O Código de Trânsito Brasileiro precisa de revisão. Com 22 anos, envelheceu precocemente e pede mudanças. No Congresso Nacional, há centenas de propostas de alterações, muitas cosméticas, que vagam de comissão em comissão, ou descansam numa gaveta à espera de acordos.
As razões para as mudanças são várias. A primeira é que a pirâmide dos pontos está invertida. Das mais de 250 infrações previstas, dois terços são gravíssimas e graves, 26% médias e apenas 8%, leves. Ora, nos códigos de trânsito mundo afora, as infrações gravíssimas são minoria, apenas as que realmente têm alto poder ofensivo e colocam a segurança em risco. No nosso, há infrações gravíssimas que nem sequer poderiam ser consideradas infrações de trânsito. Por exemplo, o art. 242 preconiza que é infração gravíssima ;fazer falsa declaração de domicílio para fins de registro, licenciamento ou habilitação;. Ora, essa é apenas uma questão administrativa ou, eventualmente, falsidade ideológica, não uma infração de trânsito.

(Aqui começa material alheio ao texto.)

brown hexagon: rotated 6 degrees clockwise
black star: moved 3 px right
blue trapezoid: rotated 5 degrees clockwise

Outra razão é que parte do código se mostrou inaplicável em diversas áreas. Em um país diverso como o Brasil, a aplicação das regras pode não funcionar a contento. O que vale na cidade de São Paulo é muitas vezes inaplicável em pequenas cidades. Por seu lado, o próprio Estado não consegue cumprir suas obrigações. O art. 88 preconiza que nenhuma via pode ser entregue ao público antes de ser devidamente sinalizada e em condições adequadas de circulação e segurança. Convenha, a realidade é completamente diferente.
O presidente Bolsonaro levou pessoalmente ao Congresso Nacional uma proposta de projeto de lei (PL 3.267/19) para alterar o Código de Trânsito Brasileiro. A intenção é que seja uma mexida grande e significativa. A proposta quer alterar 16, e incluir dois novos artigos e revogar integral ou parcialmente oito. Algumas alterações dizem respeito a aspectos administrativos ou burocráticos, porém cinco pontos vão interferir na vida dos cidadãos e na segurança viária: validade da carteira, exame toxicológico, lei dos faróis, transporte de crianças e número de pontos para suspensão da habilitação.

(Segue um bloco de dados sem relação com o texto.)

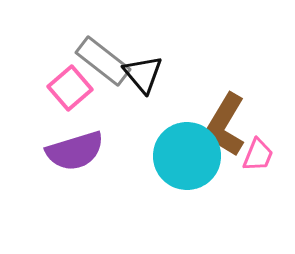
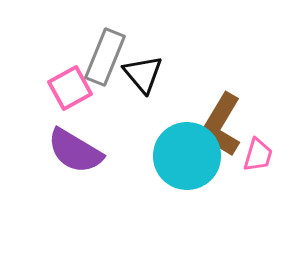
gray rectangle: moved 2 px right, 4 px up; rotated 74 degrees clockwise
pink square: rotated 12 degrees clockwise
brown L-shape: moved 4 px left
purple semicircle: rotated 48 degrees clockwise
pink trapezoid: rotated 6 degrees counterclockwise
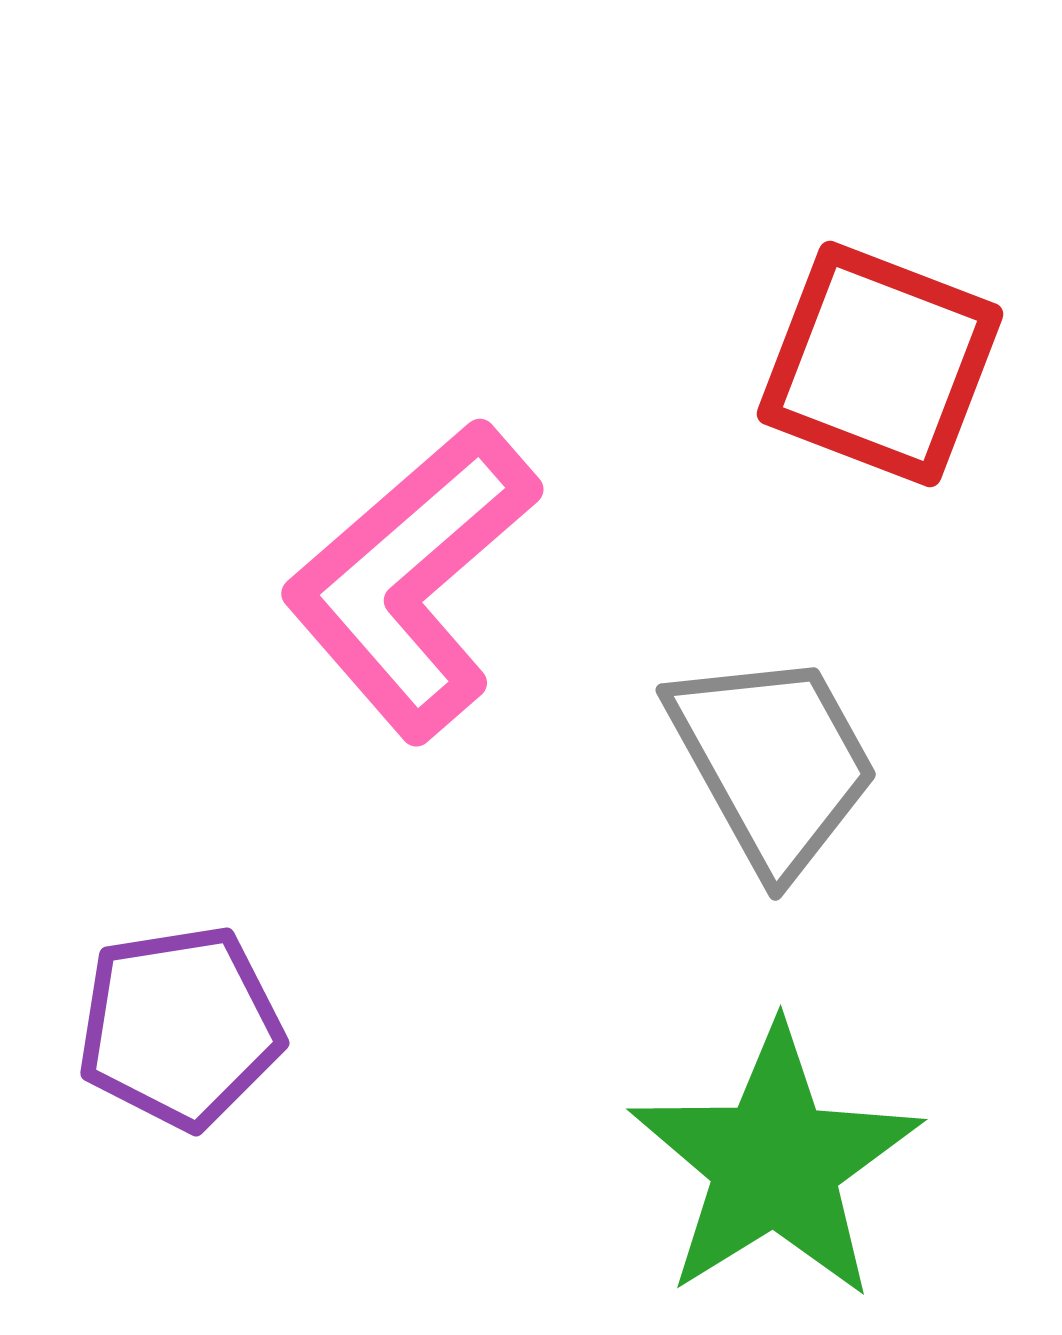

Considero os três primeiros razoáveis, mas os dois últimos, questionáveis. O aumento de cinco para 10 anos da validade da habilitação até o condutor completar 65 anos deverá ter impacto pequeno na segurança de trânsito. No entanto, exames mais frequentes e completos a partir dessa idade poderão detectar com mais precisão perda de habilidades comuns ao envelhecimento.
O projeto de lei propõe também a eliminação do exame toxicológico. A Associação Brasileira de Medicina de Tráfego (Abramet) é contra o exame por considerá-lo ineficaz, ilegal e caro, sem impacto na segurança viária. Para a segurança, o que importa é que o motorista não dirija sob efeito de droga, o que esse exame não é capaz de afirmar. A Lei 13.290/16, que obriga manter faróis baixos ligados durante o dia em rodovias, será revogada. Prevê-se a obrigatoriedade durante o dia apenas em rodovias de pista simples, e a inobservância passa a ser infração leve.
No caso do transporte de crianças fora das normas de segurança, atualmente infração gravíssima, o novo projeto mantém a obrigatoriedade, mas, no caso de descumprimento, o condutor receberá apenas uma advertência por escrito. Por que afrouxar normas de segurança se convivemos com uma situação grave exatamente por falta da observância dessas normas? Seria correto eliminar a penalidade para os pais que insistem em um transporte arriscado? Sabemos que 40% das mortes de crianças com menos de 10 anos ocorre no interior dos veículos e por falta de acomodação adequada em cadeirinha ou bebê-conforto. Os pais têm de ser necessariamente responsabilizados, pois as crianças não têm condição de avaliar e prover sua própria segurança.
Finalmente o governo propõe aumentar de 20 para 40 pontos o limite de pontos para suspensão do direito de dirigir. O argumento é que hoje é muito fácil atingir 20 pontos. E é mesmo. No Brasil todas as infrações contam pontos. Em muitos países, só infrações que têm risco para a segurança pontuam. Poderíamos fazer o mesmo por aqui.
O Código de Trânsito necessita de atualização, mas o novo projeto não muda o que é necessário, como estabelecimento de maior equilíbrio, que reconheça a diversidade e as limitações da situação. E, pior, sinaliza com mais impunidade quando já temos excesso de violência. Temos 45 mil mortos e 1 milhão de feridos no trânsito por ano. Quantos foram responsabilizados e presos? Falar em aumento da tolerância é, no mínimo, condescender com a irresponsabilidade, a negligência e a tragédia.